Vet dept urges farmers to report livestock diseases

MATABELELAND North provincial veterinary services officer Polex Moyo yesterday urged livestock farmers in the province to report disease outbreaks and deaths on time to allow for immediate attention.

BY SILAS NKALA

Moyo made the call after some farmers experienced isolated cases of cattle deaths recently.

The farmers are speculating the loss could be linked to the deadly black leg while other suspect the noxious shrub called dichapetalum cymosum.

Several communal farmers in the Bubi and Umguza districts are still troubled by the death of five calves with swollen stomachs.

Moyo said he had not yet received the cattle deaths reports, but advised the farmers to rush and report to veterinary offices if such incidents happen so as to contain either the diseases or deaths of their livestock.

He warned that it might be possible that the cattle were dying after having eaten dichapetalum cymosum, advising the only solution would be for cattle farmers to stop their cattle from grazing in dichapetalum cymosum manifested bushes.

Moyo said farmers in Matabeleland need assistance and they could only get that if they reported to the right department.

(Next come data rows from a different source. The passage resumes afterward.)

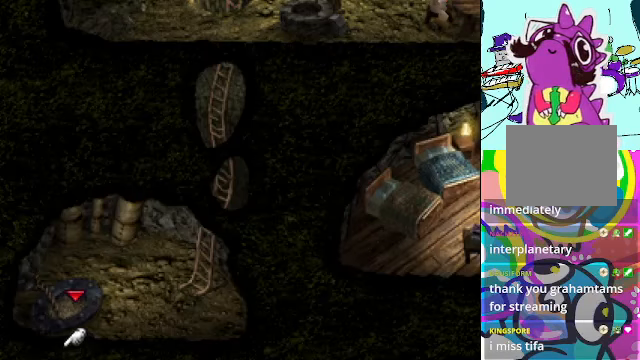
{"buttons": ["A"], "left_stick": "center", "events": []}
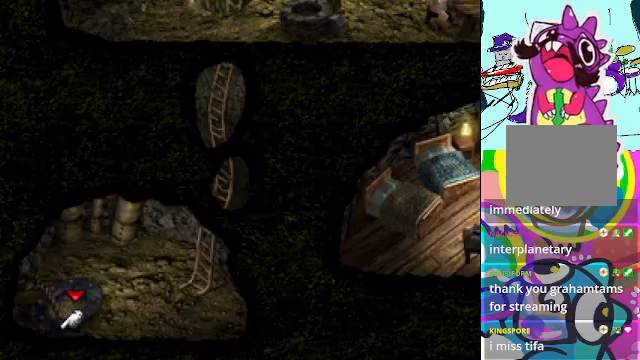
{"buttons": ["A"], "left_stick": "center", "events": []}
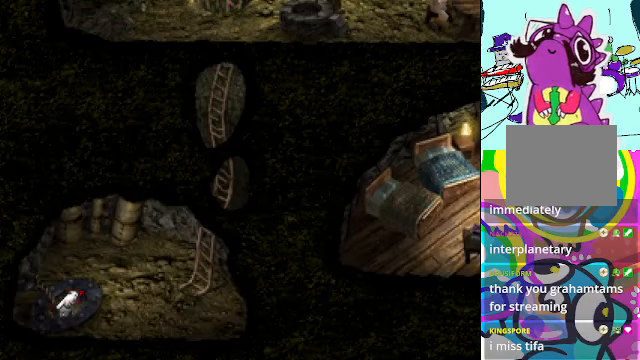
{"buttons": ["A"], "left_stick": "center", "events": []}
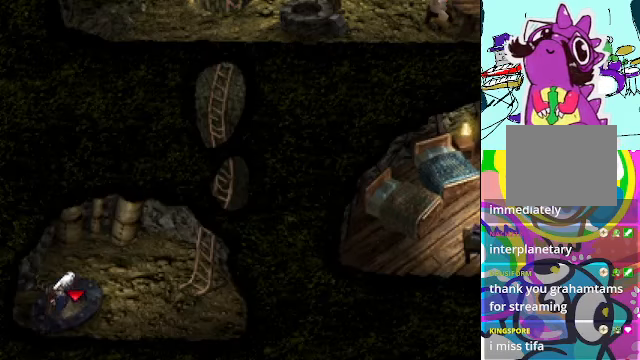
{"buttons": ["A"], "left_stick": "center", "events": []}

“Our people need to be assisted and it is our duty to assist them. You must ask them if they have reported what they are saying to the Vet department.

It is necessary for the farmers if they experience such livestock deaths to report to the Vet department so that any outbreak can be contained, rather than to go elsewhere,” he said.

“We have not heard of such deaths yet.

The Vet department has offices in every community and when that happens, they must report to the closest offices and get assistance.

In this case, if it’s the areas you have mentioned, these places usually experience such problems during spring seasons.

Cattle usually eat dichapetalum cymosum because the shrub is the one that starts to have green leaves ahead of other trees and grass.”

Moyo said farmers must only protect their livestock by preventing them from grazing in areas where the shrub is found.

He said during this time of the year many cattle, especially calves which are not yet resistant, die after eating the shrub and there is no vaccination against the effects of the shrub, though they have since vaccinated the livestock for anthrax.